Yarish will also be conducting a parallel Gracilaria-only project at an open water research site on Long Island Sound belonging to the Bridgeport Regional Aquaculture Science & Technology Education Center in Connecticut, a high school for marine science and aquaculture technology.
Both projects must yield environmental and economic benefits to be viable. Because the Bronx River site is near a wastewater treatment plant, no edible species can be cultivated there; however the ribbed mussels and seaweeds (and the Connecticut Gracilaria) will be evaluated for their economic potential for use as biofuels, agar (a component of red algae used in labs), biochemicals, animal feed, and nutrient extraction. The Connecticut Gracilaria will also be assessed as a possible food product by some of the Bridgeport students who run a seafood market at the Aquaculture school.
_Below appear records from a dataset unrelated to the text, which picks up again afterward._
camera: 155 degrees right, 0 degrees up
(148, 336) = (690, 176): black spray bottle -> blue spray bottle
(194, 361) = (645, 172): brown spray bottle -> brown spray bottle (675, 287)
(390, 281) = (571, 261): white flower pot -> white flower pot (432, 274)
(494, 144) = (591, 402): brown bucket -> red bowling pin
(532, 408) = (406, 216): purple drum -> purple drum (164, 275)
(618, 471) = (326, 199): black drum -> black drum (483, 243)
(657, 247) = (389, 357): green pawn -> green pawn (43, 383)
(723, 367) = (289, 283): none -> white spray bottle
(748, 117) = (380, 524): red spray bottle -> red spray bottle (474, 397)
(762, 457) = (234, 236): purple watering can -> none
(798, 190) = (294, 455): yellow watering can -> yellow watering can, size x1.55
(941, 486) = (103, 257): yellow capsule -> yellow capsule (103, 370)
Combining species from different food web levels to perform ecosystem services is also the basis of integrated multi-trophic aquaculture (IMTA), an ancient practice that is being revived to make aquaculture more sustainable. Farmed aquatic organisms represent the fastest growing source of animal protein, responsible for over half of global seafood consumption. But the expanding sector of industrialized aquaculture, comprised mostly of fishmeal-fed monocultures of finfish and shrimp, fouls waterways with uneaten feed and fish waste containing nitrogen and phosphorus, resulting in pollution of the sea bottom and eutrophication.
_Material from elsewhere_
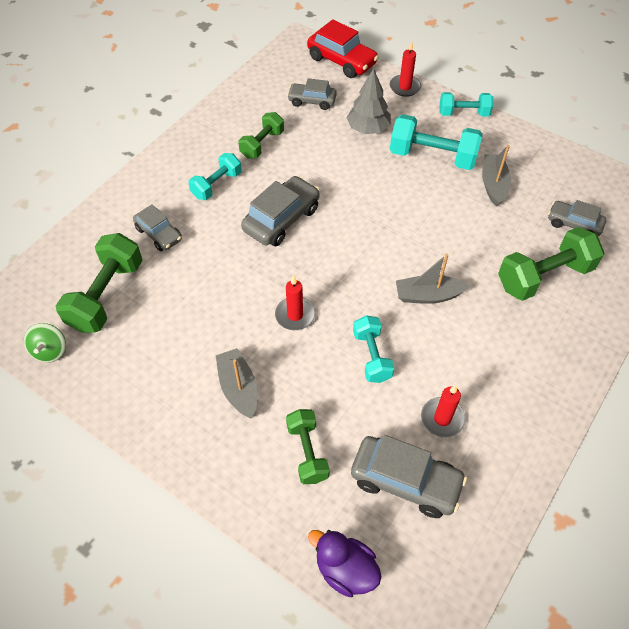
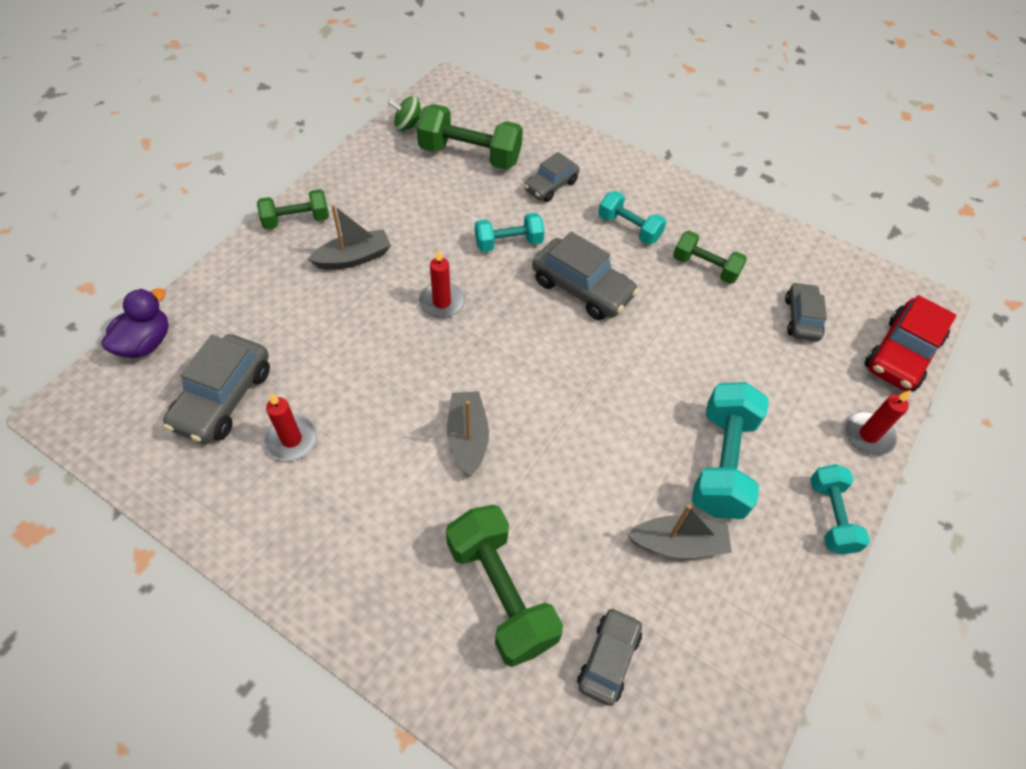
camera: 85 degrees right, 0 degrees up
(307, 452) = (273, 314): green dumbbell -> green dumbbell (296, 220)
(368, 129) = (762, 383): grey tree -> none
(372, 356) = (382, 373): turquoise dumbbell -> turquoise dumbbell (508, 243)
Yarish’s colleague Thierry Chopin, Ph.D., professor of marine biology at the University of New Brunswick, is working on IMTA with Cooke Aquaculture which produces and sells millions of pounds of salmon and trout in New Brunswick, Canada. Blue mussels placed downstream from the salmon pens consume midsize organic particles, while kelp downstream from the mussels take up inorganic nutrients. Sea urchins and sea cucumbers have been added to the mix to consume larger particles on the ocean floor, and Chopin envisions eventually adding more species to the managed ecosystem according to their ability to consume different sized particles or when they flourish.
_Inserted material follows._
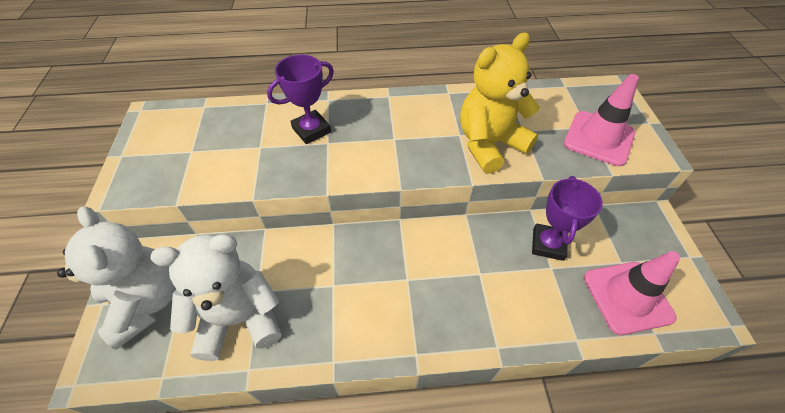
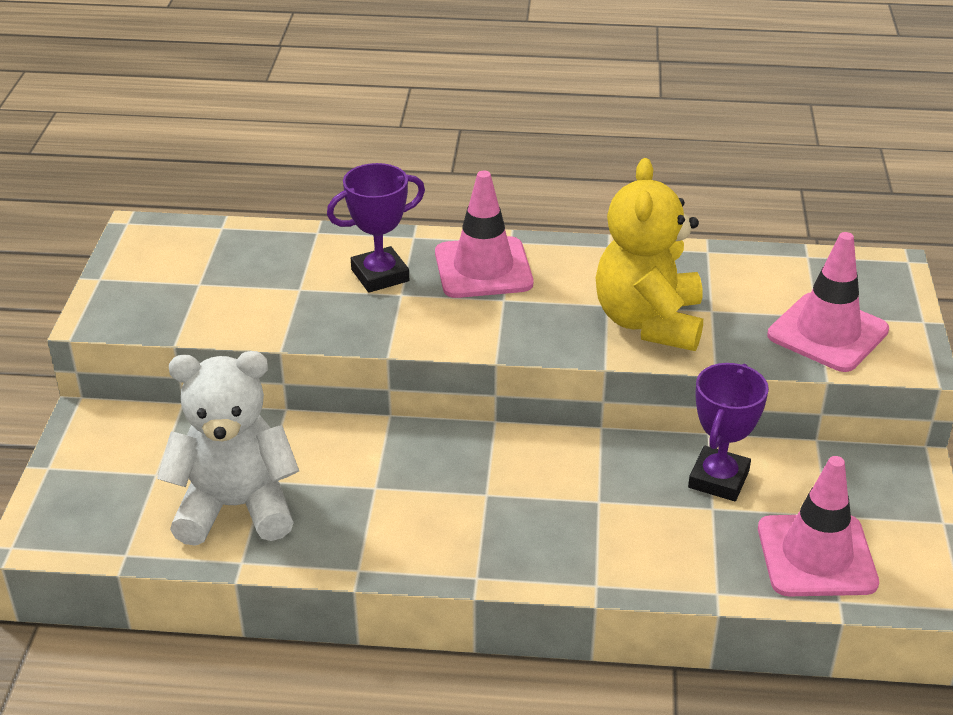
camera: 10 degrees right, 15 degrees down
(146, 302) = (108, 473): white teddy bear -> none
(376, 117) = (483, 268): none -> pink traffic cone
(489, 144) = (649, 322): yellow teddy bear -> yellow teddy bear turned 60 degrees counterclockwise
IMTA increases aquaculture’s sustainability and profitability. Recently, Loblaw, Canada’s largest food retailer, began selling Cooke’s IMTA salmon in Ontario and Quebec as WiseSource™Salmon. Cooke’s mussels are sold for food, and its seaweeds are used in restaurants and cosmetics manufacturing. Cooke is also testing seaweeds as a partial protein substitute in salmon feed, which could potentially generate more income.
IMTA can be done in marine or fresh water, temperate or tropical regions, and in tanks. “It’s a theme and has variations…like music,” says Chopin. “IMTA is the theme, and the variations are the many regions and species.” Chile, Turkey, South Africa, Israel, Norway, Ireland, Scotland and China also practice IMTA, each region selecting its species according to economic potential, habitat and cultural context.
Establishing the true value of IMTA would require calculating the economic value of nutrient removal, savings in feed that would otherwise be wasted, enhanced productivity of a healthier ecosystem, crop diversification and sustainably produced food crops. Chopin won’t declare IMTA the silver bullet for aquaculture’s environmental problems yet, but its prospects hold promise.